La familia de Martin está por mudarse a otro vecindario. Durante las últimas semanas han estado moviendo ropa y muebles a la casa nueva. A pocos días de terminar la mudanza, la mamá de Martín, Carmen, se dio cuenta que no podían trasladar la pila de la casa actual a la nueva.

La pila que han tenido toda la vida es de concreto. Cuando estaban recién casados, los papás de Martín decidieron comprar la pila de cemento porque era la que podían comprar. Sin embargo, para instalarla en la casa tuvieron que gastar más en conseguir un pick-up para llevarla de la tienda a la casa y además pagarles a las cuatro personas que los ayudaron a moverla. Por ser de cemento, la pila era demasiado pesada para que la cargaran entre Carmen y Rodolfo, los papás de Martín.

Por eso, para esta mudanza se rehusaron a seguir el mismo proceso de traslado y gasto extra. Empezaron a buscar nuevas opciones de pilas que no fueran tan difíciles de mover o instalar y que además les funcionara bien por mucho tiempo.  Encontraron una pila de plástico a un mejor precio pero se dieron cuenta que para instalarla era necesario fundir una plancha de cemento abajo.

Pensando que así se instalaban todas las pilas de plástico, siguieron haciendo preguntas sobre esta pila de plástico y resulta que fundir era estrictamente necesario porque de lo contrario se saldría el agua de la pila. Luego de ver el costo de la pila más el cemento necesario, decidieron preguntarle a otro vecino que tenía esta pila en casa sobre su experiencia. Para su sorpresa, les contó que tenía problemas con la pata de la pila por donde salía la tubería porque se le trababa la comida cuando lavaba los platos y generaba malos olores.
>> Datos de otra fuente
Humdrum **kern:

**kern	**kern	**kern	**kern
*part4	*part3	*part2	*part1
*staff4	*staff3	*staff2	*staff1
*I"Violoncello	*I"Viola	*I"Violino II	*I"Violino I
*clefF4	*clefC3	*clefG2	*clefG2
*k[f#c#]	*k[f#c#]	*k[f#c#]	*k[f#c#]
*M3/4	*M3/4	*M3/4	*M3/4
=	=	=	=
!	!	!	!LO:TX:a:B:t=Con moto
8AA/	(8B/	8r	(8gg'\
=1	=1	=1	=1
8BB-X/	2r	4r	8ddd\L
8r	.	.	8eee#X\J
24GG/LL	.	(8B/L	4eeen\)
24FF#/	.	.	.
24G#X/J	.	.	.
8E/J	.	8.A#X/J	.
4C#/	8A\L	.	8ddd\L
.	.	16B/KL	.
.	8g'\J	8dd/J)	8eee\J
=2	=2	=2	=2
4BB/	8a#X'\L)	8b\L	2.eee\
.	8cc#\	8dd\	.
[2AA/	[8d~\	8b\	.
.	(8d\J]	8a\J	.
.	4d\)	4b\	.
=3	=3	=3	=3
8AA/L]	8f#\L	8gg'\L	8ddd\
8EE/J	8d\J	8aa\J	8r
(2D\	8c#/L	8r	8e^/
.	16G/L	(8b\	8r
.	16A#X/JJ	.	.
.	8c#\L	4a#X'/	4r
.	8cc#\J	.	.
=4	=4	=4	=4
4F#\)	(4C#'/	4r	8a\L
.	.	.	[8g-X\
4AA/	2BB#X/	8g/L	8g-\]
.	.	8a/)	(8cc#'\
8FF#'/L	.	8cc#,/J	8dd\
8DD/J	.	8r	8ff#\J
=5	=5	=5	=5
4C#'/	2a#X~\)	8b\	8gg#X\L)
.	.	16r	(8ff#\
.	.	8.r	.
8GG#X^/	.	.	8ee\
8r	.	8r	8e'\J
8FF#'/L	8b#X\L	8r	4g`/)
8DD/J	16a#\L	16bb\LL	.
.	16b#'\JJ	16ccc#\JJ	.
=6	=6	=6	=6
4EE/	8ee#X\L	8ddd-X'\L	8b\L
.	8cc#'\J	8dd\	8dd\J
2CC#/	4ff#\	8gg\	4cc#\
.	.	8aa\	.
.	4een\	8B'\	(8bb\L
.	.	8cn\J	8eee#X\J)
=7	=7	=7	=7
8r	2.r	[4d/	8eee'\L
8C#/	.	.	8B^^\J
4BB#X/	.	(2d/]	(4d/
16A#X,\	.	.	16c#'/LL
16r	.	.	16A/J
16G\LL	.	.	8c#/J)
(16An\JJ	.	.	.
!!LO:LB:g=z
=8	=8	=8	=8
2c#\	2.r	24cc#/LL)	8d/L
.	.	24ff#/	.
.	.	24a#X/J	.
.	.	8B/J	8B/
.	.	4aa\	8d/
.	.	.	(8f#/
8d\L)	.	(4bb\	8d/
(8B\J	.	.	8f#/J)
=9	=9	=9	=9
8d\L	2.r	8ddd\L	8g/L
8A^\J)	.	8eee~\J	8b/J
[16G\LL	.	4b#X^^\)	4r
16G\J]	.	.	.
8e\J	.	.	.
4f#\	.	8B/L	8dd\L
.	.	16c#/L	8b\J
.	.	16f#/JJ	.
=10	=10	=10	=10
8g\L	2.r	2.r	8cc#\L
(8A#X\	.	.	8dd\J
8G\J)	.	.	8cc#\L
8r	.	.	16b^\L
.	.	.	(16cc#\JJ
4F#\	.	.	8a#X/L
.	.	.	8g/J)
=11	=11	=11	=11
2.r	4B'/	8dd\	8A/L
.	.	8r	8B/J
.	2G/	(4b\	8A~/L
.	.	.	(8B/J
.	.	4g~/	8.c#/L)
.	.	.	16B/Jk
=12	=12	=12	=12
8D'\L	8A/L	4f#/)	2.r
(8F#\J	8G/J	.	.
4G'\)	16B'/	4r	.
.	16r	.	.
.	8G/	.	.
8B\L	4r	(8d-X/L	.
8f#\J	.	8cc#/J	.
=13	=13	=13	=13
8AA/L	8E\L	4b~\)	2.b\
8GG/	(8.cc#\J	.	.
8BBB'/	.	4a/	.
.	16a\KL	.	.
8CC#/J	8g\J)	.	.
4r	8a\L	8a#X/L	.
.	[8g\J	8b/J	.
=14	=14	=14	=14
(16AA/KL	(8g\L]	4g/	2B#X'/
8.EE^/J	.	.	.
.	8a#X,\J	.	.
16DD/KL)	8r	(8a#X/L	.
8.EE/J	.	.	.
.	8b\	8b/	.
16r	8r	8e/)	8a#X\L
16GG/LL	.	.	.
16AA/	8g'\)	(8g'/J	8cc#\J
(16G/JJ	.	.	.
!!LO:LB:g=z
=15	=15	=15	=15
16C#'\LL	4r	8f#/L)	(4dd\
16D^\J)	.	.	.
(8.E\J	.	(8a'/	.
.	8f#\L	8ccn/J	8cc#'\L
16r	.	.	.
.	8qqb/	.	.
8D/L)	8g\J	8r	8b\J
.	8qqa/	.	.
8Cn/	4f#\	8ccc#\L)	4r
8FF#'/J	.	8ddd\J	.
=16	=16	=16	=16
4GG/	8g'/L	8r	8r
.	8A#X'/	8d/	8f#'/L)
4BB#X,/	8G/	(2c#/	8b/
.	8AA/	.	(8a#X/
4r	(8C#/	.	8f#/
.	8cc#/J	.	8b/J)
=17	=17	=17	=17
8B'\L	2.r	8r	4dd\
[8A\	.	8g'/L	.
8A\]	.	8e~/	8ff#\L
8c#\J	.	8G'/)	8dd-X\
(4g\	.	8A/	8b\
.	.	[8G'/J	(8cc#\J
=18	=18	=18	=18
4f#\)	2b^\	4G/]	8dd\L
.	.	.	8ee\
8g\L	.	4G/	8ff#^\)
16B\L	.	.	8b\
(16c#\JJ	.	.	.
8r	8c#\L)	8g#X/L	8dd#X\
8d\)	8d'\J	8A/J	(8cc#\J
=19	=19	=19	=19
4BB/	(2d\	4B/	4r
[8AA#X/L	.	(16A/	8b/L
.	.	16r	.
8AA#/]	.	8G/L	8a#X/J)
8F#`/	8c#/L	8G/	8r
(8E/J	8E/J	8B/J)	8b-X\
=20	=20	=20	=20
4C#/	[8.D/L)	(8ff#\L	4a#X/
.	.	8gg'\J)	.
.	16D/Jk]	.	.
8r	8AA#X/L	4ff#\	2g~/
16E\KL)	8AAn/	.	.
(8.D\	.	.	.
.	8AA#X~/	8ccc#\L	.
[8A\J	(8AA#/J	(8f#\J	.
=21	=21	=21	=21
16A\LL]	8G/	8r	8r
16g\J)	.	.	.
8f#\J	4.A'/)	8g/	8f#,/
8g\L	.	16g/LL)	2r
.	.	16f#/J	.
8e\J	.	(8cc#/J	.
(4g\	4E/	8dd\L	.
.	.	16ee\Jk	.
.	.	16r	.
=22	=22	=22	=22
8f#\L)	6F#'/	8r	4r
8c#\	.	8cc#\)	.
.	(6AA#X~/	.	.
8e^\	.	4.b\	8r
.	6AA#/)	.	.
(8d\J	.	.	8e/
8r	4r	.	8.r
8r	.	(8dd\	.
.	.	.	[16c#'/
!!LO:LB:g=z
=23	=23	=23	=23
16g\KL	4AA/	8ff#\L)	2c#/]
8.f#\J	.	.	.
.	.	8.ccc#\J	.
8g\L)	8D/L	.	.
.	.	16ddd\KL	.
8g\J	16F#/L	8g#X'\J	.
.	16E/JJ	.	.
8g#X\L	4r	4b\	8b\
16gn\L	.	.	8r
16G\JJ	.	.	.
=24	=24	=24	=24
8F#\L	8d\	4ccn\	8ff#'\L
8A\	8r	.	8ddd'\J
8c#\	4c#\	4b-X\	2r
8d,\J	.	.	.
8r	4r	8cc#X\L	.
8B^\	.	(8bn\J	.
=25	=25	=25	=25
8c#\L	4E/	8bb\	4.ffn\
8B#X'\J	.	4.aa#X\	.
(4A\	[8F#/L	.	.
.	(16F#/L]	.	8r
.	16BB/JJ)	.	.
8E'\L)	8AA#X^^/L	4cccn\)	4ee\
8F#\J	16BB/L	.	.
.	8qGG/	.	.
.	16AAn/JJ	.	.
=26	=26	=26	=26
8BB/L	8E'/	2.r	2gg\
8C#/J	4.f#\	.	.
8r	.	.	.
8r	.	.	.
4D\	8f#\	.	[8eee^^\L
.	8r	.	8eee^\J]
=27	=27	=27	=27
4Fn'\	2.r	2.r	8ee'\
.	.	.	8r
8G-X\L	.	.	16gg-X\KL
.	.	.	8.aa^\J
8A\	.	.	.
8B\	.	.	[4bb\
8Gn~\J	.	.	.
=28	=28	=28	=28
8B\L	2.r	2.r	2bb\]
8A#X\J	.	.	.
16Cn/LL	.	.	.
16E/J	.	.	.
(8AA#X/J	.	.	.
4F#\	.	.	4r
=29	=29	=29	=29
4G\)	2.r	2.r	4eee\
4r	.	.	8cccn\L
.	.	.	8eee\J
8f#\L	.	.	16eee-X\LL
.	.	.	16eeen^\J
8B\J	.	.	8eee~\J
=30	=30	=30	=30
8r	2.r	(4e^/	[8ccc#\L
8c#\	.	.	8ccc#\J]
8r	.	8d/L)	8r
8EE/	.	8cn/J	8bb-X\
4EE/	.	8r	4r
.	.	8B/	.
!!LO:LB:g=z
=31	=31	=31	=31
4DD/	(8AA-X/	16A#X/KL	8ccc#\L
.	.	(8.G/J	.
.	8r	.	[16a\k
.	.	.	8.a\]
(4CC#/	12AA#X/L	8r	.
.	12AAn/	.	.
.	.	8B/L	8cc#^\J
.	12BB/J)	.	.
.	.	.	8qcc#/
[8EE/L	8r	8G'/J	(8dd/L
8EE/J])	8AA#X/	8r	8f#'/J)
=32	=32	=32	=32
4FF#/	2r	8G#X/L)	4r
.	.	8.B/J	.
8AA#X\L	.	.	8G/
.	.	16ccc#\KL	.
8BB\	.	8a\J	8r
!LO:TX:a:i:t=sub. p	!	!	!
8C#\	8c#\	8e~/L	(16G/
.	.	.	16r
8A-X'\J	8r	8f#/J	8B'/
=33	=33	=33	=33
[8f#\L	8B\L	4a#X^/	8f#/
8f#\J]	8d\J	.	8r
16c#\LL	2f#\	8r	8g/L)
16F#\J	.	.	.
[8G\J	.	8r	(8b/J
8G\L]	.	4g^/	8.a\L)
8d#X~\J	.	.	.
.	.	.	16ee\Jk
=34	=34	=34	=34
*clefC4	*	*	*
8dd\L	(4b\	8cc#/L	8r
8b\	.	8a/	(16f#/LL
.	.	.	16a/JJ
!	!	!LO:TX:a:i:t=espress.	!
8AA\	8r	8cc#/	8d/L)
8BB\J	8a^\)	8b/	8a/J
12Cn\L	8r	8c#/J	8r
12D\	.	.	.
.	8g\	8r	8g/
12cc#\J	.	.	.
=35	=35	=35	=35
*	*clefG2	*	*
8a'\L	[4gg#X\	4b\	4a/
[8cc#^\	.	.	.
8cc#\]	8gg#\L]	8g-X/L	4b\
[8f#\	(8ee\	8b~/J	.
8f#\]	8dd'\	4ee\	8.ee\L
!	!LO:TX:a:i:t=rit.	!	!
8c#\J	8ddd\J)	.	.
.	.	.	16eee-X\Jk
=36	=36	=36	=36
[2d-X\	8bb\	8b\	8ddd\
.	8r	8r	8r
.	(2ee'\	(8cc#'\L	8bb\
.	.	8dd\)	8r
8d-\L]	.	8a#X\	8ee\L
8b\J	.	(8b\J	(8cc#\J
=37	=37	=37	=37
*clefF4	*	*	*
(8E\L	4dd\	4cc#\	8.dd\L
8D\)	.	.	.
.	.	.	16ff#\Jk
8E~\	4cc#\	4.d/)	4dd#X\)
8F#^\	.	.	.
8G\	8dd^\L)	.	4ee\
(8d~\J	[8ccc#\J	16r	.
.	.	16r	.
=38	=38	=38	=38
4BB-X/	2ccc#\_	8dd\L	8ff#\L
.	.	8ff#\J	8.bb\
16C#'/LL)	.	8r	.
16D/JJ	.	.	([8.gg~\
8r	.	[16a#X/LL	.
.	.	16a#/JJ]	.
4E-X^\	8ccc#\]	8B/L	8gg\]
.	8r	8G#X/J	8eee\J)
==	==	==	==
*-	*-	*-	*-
Al escuchar los comentarios de su vecino, Carmen se acordó que su mamá jamás había cambiado su pila de plástico y nunca le había dado problemas. La llamó y su mamá le contó que su pila era plástica, de Rototec. Le dijo que la llevaron fácilmente a la casa y que incluso les habían ofrecido el traslado en caso no tuvieran cómo ir por la pila, pero aseguró que la pila no pesaba. Al llegar a la casa la pusieron en el patio y para su sorpresa, no fue necesario fundir con cemento porque la pila ya era estable por sí sola.

Rototec les afirmó que tenían garantía de por vida y larga duración. Y, en efecto, hasta la fecha no han tenido inconvenientes con la pila. La mejor parte, les tomó entre 45 minutos y una hora la instalación de la pila que les ha durado toda la vida.

Sin darle más pensamiento entonces, los papás de Martin consiguieron su pila de Rototec para terminar de mudarse tranquilamente.